Page 213 - Поднятая целина
P. 213
— Это и все?
— Нет, не все, милый человек. Наехали следственные власти, рылись, копались… Так и
уехали ни с чем. Кто мог на меня подумать? А тут вскоре простудился на порубке леса
Сергей-косой — Аверьянов брат, — похворал и помер: в легких у него случилось
воспаление. И я дюже забеспокоился тогда, думаю: ну, как и Афанасий своей смертью
помрет, и повиснет моя рука, какую отец благословил покарать врагов? И я засуетился…
— Постой, — прервал его Давыдов. — Ведь тебе же отец говорил про одного Аверьяна,
а ты на всех трех замахнулся?
— Мало ли что отец… У отца своя воля была, а у меня — своя. Так вот, засуетился я
тогда… Афанасия я убил через окно, когда он вечерял. В ту ночь я отметился у притолоки в
последний раз, потом стер все отметки тряпкой. А ружье и патроны утопил в речке; все это
мне стало уже не нужным… Я отцову и свою волю выполнил. Вскорости мать затеялась
помирать. Ночью подозвала она меня к себе, спросила: «Ты их побил, Ванятка?» Признался:
«Я, маманя». Ничего она мне не сказала, только взяла мою правую руку и положила ее себе
на сердце…
Аржанов потрогал вожжи, лошади пошли веселее, и он, глядя на Давыдова по-детски
ясными серыми глазами, спросил:
— Теперь не будешь больше допытываться, почему я на лошадях шибко не езжу?
— Все понятно, — ответил Давыдов. — Тебе, дядя Иван, на быках ездить надо,
водовозом, факт.
— Об этом я до скольких разов просил Якова Лукича, но он не согласился. Он надо
мной хочет улыбаться до последнего…
— Почему?
— Я ишо мальчишкой у него полтора года в работниках жил.
— Вот как!
— Вот так, милый человек. А ты и не знал, что у Островнова всю жизню в хозяйстве
работники были? — Аржанов хитро сощурился: — Были, милый человек, были… Года
четыре назад Он присмирел, когда налогами стали жать, свернулся в клубок, как гадюка
перед прыжком, а не будь зараз колхозов да поменьше налоги — Яков Лукич показал бы
себя, будь здоров! Самый лютый кулак он, а вы гадюку за пазухой пригрели…

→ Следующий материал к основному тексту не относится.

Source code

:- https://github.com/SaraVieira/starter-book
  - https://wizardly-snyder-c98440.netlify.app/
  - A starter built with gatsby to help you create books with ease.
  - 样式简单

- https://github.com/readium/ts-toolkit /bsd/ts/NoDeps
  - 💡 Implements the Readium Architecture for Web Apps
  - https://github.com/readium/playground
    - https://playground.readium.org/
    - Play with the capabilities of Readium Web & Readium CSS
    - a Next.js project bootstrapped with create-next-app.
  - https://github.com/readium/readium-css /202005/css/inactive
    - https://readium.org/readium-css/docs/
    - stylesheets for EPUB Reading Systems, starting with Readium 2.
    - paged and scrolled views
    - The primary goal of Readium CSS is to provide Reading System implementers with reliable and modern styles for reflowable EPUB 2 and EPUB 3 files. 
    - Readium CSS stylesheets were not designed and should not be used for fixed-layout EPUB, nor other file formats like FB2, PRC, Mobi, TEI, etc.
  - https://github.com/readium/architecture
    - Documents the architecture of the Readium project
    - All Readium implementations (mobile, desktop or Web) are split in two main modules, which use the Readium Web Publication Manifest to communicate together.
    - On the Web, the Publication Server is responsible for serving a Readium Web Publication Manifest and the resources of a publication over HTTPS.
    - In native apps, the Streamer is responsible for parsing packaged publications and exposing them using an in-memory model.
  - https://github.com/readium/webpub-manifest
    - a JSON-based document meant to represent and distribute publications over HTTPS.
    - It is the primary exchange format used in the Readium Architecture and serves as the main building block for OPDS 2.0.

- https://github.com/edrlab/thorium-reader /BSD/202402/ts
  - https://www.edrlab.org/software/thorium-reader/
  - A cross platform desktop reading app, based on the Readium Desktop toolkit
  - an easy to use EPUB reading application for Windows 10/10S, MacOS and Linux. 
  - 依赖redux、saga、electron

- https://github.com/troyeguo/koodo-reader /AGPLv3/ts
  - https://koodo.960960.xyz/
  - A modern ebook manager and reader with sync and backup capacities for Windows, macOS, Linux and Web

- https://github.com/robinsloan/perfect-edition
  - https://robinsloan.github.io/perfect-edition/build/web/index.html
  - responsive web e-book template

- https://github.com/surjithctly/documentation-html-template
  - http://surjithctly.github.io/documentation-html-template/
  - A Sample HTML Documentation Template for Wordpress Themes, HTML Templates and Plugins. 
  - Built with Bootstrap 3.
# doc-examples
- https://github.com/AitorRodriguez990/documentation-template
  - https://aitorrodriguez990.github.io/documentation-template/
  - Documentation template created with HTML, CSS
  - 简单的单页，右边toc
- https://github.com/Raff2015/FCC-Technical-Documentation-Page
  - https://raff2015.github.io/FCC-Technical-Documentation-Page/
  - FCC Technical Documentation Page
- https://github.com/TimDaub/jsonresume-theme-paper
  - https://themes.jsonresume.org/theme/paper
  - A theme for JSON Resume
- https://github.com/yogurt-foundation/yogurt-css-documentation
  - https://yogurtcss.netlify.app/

Давыдов после длительного молчания сказал:
— Это мы исправим, разберемся с Островновым как полагается, а все-таки, дядя Иван,
ты человек с чудинкой.
Аржанов улыбнулся, задумчиво глядя куда-то вдаль:
— Да ведь чудинка — как тебе сказать… Вот растет вишневое деревцо, на нем много
разных веток. Я пришел и срезал одну ветку, чтобы сделать кнутовище, — из вишенника
кнутовище надежнее, — росла она, милая, тоже с чудинкой — в сучках, в листьях, в своей
красе, а обстругал я ее, эту ветку, и вот она… — Аржанов достал из-под сиденья кнут,
показал Давыдову коричневое, с засохшей, покоробленной корой вишневое кнутовище. — И
вот она! Поглядеть не на что! Так и человек: он без чудинки голый и жалкий, вроде этого
кнутовища. Вот Нагульнов какой-то чужой язык выучивает — чудинка; дед Крамсков
двадцать лет разные спичечные коробки собирает — чудинка; ты с Лушкой Нагульновой
путаешься — чудинка; пьяненький какой-нибудь идет по улице, спотыкается и плетни
спиной обтирает — тоже чудинка. Милый человек мой, председатель, а вот лиши ты
человека любой чудинки, и будет он голый и скучный, как вот это кнутовище.
Аржанов протянул Давыдову кнут, сказал, все так же задумчиво улыбаясь:
— Подержи его в руках, подумай, может, тебе в голове и прояснеет…
Давыдов с сердцем отвел руку Аржанова:
— Иди ты к черту! Я и без этого сумею подумать и во всем разобраться!